**課題:**
すべてのレコードの行を、「Spotify」を「Apple Music」に置き換えて書き直しなさい。ほかの部分は一切変えないこと。

**データセットレコード:**

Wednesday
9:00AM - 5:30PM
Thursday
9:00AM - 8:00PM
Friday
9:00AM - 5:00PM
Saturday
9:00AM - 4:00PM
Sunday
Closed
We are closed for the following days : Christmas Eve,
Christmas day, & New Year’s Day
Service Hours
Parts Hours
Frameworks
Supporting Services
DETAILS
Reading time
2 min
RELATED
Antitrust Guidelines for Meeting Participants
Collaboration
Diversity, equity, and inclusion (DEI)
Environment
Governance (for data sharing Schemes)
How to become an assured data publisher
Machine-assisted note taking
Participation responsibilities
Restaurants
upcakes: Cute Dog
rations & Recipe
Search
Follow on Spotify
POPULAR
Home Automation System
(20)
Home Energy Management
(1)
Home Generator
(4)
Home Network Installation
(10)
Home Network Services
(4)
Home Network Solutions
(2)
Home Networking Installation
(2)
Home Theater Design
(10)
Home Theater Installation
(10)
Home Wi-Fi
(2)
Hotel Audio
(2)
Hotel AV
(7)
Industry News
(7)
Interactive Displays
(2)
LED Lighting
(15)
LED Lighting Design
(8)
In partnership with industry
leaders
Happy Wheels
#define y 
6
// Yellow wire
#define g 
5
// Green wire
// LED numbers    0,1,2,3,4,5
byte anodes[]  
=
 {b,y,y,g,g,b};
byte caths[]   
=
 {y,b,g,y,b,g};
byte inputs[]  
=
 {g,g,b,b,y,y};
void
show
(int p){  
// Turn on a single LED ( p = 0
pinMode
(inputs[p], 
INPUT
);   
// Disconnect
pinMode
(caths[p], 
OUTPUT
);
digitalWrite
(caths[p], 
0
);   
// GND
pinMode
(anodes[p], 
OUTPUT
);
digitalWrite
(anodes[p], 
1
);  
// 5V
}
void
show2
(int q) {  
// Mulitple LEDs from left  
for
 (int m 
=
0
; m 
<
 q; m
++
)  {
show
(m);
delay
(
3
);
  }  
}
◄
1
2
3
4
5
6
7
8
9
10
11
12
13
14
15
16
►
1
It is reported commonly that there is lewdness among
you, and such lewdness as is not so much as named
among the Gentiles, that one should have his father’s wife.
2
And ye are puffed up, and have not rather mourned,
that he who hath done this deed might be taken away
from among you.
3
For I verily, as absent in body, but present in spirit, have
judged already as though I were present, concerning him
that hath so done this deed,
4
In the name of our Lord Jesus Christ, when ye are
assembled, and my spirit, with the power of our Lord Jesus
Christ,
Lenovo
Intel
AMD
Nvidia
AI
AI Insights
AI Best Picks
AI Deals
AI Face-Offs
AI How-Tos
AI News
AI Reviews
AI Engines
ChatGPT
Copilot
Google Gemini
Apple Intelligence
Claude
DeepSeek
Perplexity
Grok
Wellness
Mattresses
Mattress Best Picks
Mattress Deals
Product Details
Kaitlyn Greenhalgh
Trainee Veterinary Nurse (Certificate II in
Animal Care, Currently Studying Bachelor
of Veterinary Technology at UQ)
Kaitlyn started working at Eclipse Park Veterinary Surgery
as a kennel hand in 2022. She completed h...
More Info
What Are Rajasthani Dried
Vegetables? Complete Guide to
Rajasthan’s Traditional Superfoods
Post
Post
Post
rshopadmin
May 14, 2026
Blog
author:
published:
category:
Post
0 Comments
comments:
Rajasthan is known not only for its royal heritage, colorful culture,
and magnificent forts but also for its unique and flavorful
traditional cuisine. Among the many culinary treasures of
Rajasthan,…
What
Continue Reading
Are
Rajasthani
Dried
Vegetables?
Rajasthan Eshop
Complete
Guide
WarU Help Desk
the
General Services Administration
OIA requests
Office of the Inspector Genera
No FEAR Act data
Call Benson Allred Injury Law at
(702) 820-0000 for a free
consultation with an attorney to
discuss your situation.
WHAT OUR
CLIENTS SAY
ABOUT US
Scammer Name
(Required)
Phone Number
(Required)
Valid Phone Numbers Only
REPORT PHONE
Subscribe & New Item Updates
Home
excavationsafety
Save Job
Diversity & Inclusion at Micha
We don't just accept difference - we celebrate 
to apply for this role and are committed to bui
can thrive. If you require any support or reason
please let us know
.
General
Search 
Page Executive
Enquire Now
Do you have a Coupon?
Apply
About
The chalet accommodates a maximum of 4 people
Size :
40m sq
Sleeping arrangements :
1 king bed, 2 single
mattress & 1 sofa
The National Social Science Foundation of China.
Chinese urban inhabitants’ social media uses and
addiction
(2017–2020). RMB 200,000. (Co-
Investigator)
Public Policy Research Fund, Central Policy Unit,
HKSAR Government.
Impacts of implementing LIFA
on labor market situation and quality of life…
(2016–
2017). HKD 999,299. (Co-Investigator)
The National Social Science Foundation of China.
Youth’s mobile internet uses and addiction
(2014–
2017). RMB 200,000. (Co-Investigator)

**結果:**
Wednesday
9:00AM - 5:30PM
Thursday
9:00AM - 8:00PM
Friday
9:00AM - 5:00PM
Saturday
9:00AM - 4:00PM
Sunday
Closed
We are closed for the following days : Christmas Eve,
Christmas day, & New Year’s Day
Service Hours
Parts Hours
Frameworks
Supporting Services
DETAILS
Reading time
2 min
RELATED
Antitrust Guidelines for Meeting Participants
Collaboration
Diversity, equity, and inclusion (DEI)
Environment
Governance (for data sharing Schemes)
How to become an assured data publisher
Machine-assisted note taking
Participation responsibilities
Restaurants
upcakes: Cute Dog
rations & Recipe
Search
Follow on Apple Music
POPULAR
Home Automation System
(20)
Home Energy Management
(1)
Home Generator
(4)
Home Network Installation
(10)
Home Network Services
(4)
Home Network Solutions
(2)
Home Networking Installation
(2)
Home Theater Design
(10)
Home Theater Installation
(10)
Home Wi-Fi
(2)
Hotel Audio
(2)
Hotel AV
(7)
Industry News
(7)
Interactive Displays
(2)
LED Lighting
(15)
LED Lighting Design
(8)
In partnership with industry
leaders
Happy Wheels
#define y 
6
// Yellow wire
#define g 
5
// Green wire
// LED numbers    0,1,2,3,4,5
byte anodes[]  
=
 {b,y,y,g,g,b};
byte caths[]   
=
 {y,b,g,y,b,g};
byte inputs[]  
=
 {g,g,b,b,y,y};
void
show
(int p){  
// Turn on a single LED ( p = 0
pinMode
(inputs[p], 
INPUT
);   
// Disconnect
pinMode
(caths[p], 
OUTPUT
);
digitalWrite
(caths[p], 
0
);   
// GND
pinMode
(anodes[p], 
OUTPUT
);
digitalWrite
(anodes[p], 
1
);  
// 5V
}
void
show2
(int q) {  
// Mulitple LEDs from left  
for
 (int m 
=
0
; m 
<
 q; m
++
)  {
show
(m);
delay
(
3
);
  }  
}
◄
1
2
3
4
5
6
7
8
9
10
11
12
13
14
15
16
►
1
It is reported commonly that there is lewdness among
you, and such lewdness as is not so much as named
among the Gentiles, that one should have his father’s wife.
2
And ye are puffed up, and have not rather mourned,
that he who hath done this deed might be taken away
from among you.
3
For I verily, as absent in body, but present in spirit, have
judged already as though I were present, concerning him
that hath so done this deed,
4
In the name of our Lord Jesus Christ, when ye are
assembled, and my spirit, with the power of our Lord Jesus
Christ,
Lenovo
Intel
AMD
Nvidia
AI
AI Insights
AI Best Picks
AI Deals
AI Face-Offs
AI How-Tos
AI News
AI Reviews
AI Engines
ChatGPT
Copilot
Google Gemini
Apple Intelligence
Claude
DeepSeek
Perplexity
Grok
Wellness
Mattresses
Mattress Best Picks
Mattress Deals
Product Details
Kaitlyn Greenhalgh
Trainee Veterinary Nurse (Certificate II in
Animal Care, Currently Studying Bachelor
of Veterinary Technology at UQ)
Kaitlyn started working at Eclipse Park Veterinary Surgery
as a kennel hand in 2022. She completed h...
More Info
What Are Rajasthani Dried
Vegetables? Complete Guide to
Rajasthan’s Traditional Superfoods
Post
Post
Post
rshopadmin
May 14, 2026
Blog
author:
published:
category:
Post
0 Comments
comments:
Rajasthan is known not only for its royal heritage, colorful culture,
and magnificent forts but also for its unique and flavorful
traditional cuisine. Among the many culinary treasures of
Rajasthan,…
What
Continue Reading
Are
Rajasthani
Dried
Vegetables?
Rajasthan Eshop
Complete
Guide
WarU Help Desk
the
General Services Administration
OIA requests
Office of the Inspector Genera
No FEAR Act data
Call Benson Allred Injury Law at
(702) 820-0000 for a free
consultation with an attorney to
discuss your situation.
WHAT OUR
CLIENTS SAY
ABOUT US
Scammer Name
(Required)
Phone Number
(Required)
Valid Phone Numbers Only
REPORT PHONE
Subscribe & New Item Updates
Home
excavationsafety
Save Job
Diversity & Inclusion at Micha
We don't just accept difference - we celebrate 
to apply for this role and are committed to bui
can thrive. If you require any support or reason
please let us know
.
General
Search 
Page Executive
Enquire Now
Do you have a Coupon?
Apply
About
The chalet accommodates a maximum of 4 people
Size :
40m sq
Sleeping arrangements :
1 king bed, 2 single
mattress & 1 sofa
The National Social Science Foundation of China.
Chinese urban inhabitants’ social media uses and
addiction
(2017–2020). RMB 200,000. (Co-
Investigator)
Public Policy Research Fund, Central Policy Unit,
HKSAR Government.
Impacts of implementing LIFA
on labor market situation and quality of life…
(2016–
2017). HKD 999,299. (Co-Investigator)
The National Social Science Foundation of China.
Youth’s mobile internet uses and addiction
(2014–
2017). RMB 200,000. (Co-Investigator)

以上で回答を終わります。